Alfred Marie-Jeanne, le président du MIM renouvelle une nouvelle fois son intention de briguer sa succession à la tête de la CTM. Une décision annoncée il y a 4 ans déjà, lors de la rentrée du mouvement en janvier 2017.

Nul ne peut prétendre être surpris. À ce jour, il est l’un des rares candidats à s’être déclaré. Est-ce à dire que nous n’aurons que peu de concurrents, alors que les élections sont prévues dans six mois à peine ? Bien sûr que non, puisque plusieurs chefs politiques vont conduire une liste.

C’est le cas de Philippe Petit, de l’UDI ; de Béatrice Bellay de la fédération socialiste ; et de Max Orville du Modem. Leurs déclarations publiques ont été sans ambigüité. Parmi les candidats probables, mais qui ne se sont pas prononcés, citons pêle-mêle Serge Letchimy, pour le Parti progressiste et ses camarades de l’Alliance, ex-EPMN ; Yan Monplaisir, de Ba péyi’a an chans ; Marcellin Nadeau ou Jean-Philippe Nilor de Péyi’a.

Bien entendu, il faut s’attendre à ce que la quasi-totalité de nos 29 formations politiques se lancent dans la course à la CTM. Cela est non seulement légitime, mais même recommandé. À quoi servent les partis politiques, sinon à conquérir le pouvoir et le conserver ?

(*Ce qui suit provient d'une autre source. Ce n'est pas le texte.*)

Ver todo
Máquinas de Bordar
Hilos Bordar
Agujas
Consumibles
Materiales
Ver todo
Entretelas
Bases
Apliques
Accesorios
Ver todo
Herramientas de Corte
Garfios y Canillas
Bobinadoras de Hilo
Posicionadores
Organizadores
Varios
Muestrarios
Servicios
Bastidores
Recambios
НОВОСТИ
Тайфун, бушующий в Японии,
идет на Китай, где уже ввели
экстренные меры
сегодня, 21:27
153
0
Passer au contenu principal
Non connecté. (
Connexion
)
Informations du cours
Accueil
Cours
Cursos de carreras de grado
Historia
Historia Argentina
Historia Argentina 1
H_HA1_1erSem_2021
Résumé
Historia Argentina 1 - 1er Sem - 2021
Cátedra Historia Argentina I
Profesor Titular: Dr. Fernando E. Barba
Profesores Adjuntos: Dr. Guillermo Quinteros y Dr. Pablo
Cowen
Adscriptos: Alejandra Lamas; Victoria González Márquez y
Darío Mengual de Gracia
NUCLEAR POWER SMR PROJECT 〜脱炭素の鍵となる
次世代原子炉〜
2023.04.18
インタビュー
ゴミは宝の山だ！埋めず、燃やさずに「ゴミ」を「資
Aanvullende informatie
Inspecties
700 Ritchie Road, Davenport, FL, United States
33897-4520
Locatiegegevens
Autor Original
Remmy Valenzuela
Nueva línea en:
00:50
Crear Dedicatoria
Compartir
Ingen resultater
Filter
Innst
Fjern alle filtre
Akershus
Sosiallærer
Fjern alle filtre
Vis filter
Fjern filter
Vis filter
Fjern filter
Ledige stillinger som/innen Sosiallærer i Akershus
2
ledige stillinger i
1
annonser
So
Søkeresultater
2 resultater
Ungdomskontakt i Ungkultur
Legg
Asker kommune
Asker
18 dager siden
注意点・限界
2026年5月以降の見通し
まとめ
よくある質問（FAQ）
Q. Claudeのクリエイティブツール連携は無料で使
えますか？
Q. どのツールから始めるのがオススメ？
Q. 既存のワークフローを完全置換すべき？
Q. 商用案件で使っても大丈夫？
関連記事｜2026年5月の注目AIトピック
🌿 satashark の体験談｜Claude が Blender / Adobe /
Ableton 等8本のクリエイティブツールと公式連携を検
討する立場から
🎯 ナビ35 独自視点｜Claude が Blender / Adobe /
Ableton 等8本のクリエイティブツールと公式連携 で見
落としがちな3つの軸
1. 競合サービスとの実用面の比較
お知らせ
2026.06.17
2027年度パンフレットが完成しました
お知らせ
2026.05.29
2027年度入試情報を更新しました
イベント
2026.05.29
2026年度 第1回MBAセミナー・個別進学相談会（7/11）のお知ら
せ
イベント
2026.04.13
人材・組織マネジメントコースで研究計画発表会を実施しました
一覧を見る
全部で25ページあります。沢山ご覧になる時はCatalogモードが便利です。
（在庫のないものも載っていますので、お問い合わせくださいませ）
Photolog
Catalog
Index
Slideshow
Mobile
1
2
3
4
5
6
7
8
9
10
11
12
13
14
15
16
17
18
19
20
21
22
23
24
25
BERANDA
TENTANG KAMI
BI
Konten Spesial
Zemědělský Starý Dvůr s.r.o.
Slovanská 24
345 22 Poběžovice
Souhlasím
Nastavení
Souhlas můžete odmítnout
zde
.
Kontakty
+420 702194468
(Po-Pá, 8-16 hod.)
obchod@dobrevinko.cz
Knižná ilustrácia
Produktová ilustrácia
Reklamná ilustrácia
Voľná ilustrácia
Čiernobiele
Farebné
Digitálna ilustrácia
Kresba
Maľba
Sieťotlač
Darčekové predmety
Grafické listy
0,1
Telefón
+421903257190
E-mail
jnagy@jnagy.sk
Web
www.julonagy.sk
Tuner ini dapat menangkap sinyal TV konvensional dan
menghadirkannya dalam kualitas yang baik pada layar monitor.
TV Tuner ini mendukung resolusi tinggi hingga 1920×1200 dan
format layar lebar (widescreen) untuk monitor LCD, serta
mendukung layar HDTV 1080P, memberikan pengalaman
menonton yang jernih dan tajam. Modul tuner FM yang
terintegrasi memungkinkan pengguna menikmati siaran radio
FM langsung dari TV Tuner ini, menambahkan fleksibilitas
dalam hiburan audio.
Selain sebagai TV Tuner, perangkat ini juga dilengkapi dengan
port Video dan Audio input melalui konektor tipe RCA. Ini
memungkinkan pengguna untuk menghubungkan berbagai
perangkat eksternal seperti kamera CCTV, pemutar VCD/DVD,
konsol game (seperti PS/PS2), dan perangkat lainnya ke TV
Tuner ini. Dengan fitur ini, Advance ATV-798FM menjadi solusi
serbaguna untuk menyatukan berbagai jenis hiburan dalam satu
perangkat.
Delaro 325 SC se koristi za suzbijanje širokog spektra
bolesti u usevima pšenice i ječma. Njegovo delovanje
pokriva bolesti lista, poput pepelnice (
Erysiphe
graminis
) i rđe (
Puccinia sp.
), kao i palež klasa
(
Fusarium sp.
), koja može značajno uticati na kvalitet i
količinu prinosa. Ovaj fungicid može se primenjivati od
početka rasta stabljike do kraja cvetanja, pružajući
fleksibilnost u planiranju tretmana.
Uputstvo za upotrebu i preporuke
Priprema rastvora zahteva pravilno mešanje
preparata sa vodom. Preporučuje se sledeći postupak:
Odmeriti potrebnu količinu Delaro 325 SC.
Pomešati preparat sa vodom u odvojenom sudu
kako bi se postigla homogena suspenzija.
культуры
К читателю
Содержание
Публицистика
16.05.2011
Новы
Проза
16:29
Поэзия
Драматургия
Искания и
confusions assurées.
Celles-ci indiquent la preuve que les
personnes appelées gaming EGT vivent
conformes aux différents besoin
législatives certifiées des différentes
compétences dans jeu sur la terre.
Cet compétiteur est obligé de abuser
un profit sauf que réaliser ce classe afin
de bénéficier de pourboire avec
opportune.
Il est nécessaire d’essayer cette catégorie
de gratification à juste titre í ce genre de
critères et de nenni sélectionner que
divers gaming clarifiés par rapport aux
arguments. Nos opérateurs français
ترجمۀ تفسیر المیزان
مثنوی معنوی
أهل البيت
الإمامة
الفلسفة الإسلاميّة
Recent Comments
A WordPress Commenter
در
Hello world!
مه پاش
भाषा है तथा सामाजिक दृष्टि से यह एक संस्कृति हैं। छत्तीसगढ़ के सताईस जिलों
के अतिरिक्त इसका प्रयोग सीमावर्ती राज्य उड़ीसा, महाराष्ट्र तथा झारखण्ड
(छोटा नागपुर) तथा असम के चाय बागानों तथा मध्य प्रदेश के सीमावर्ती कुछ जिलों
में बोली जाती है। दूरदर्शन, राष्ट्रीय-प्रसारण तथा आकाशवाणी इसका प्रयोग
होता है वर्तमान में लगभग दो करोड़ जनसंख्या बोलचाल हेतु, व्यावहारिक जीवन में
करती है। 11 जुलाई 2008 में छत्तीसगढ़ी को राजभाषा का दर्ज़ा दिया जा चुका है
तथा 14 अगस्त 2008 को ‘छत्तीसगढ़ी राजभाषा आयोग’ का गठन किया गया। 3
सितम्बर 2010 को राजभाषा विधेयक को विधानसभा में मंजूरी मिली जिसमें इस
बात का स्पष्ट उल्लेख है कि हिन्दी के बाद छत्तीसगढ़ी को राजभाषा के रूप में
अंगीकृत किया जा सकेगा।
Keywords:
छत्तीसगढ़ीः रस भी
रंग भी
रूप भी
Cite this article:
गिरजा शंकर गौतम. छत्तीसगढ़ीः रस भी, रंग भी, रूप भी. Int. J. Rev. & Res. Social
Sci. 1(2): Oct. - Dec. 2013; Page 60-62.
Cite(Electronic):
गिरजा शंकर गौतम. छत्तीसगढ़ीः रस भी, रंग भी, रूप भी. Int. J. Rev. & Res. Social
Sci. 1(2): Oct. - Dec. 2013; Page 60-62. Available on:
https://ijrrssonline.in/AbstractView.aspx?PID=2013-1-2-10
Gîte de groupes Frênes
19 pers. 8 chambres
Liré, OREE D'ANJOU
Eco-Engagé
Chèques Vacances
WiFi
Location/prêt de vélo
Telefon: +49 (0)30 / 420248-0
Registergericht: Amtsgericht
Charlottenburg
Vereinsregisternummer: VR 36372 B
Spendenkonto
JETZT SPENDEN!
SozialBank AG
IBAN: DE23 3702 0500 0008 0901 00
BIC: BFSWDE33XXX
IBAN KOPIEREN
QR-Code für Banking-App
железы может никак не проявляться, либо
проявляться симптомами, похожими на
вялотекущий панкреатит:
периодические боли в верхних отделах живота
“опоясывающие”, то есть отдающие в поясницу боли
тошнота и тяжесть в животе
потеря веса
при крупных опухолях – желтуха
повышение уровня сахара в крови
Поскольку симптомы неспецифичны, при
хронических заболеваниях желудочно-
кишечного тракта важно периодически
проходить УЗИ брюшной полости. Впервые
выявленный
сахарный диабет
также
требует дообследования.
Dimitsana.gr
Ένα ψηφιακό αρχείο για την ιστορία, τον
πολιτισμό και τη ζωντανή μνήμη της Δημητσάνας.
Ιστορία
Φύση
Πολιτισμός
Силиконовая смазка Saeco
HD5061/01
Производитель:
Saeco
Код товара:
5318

Que cent candidatures fleurissent…

 

Nous nous acheminons donc vers une multiplicité de candidatures. Ce qui est habituel, dans ce genre d’élection. Cependant, nous n’aurons pas 29 listes. Non seulement parce qu’il n’existe pas autant de conceptions différentes du monde. Mais aussi parce que nul ne peut gagner seul des élections où la logique est celle de la concurrence entre listes.

D’où la multitude de candidats qui vont se déclarer non pour conduire une équipe, mais pour s’intégrer à un groupe. Sans être exhaustif, ce sera sûrement l’option choisie par Les Républicains, les Forces martiniquaises de progrès, La République en marche, le RDM de Claude Lise, le Parti communiste, les deux tendances du Conseil national des comités populaires et le Palima de Francis Carole.

Durant les prochaines semaines, il nous faut s’attendre à une floraison de candidatures pour une campagne électorale inédite sur tous les plans. Le suspense reste entier.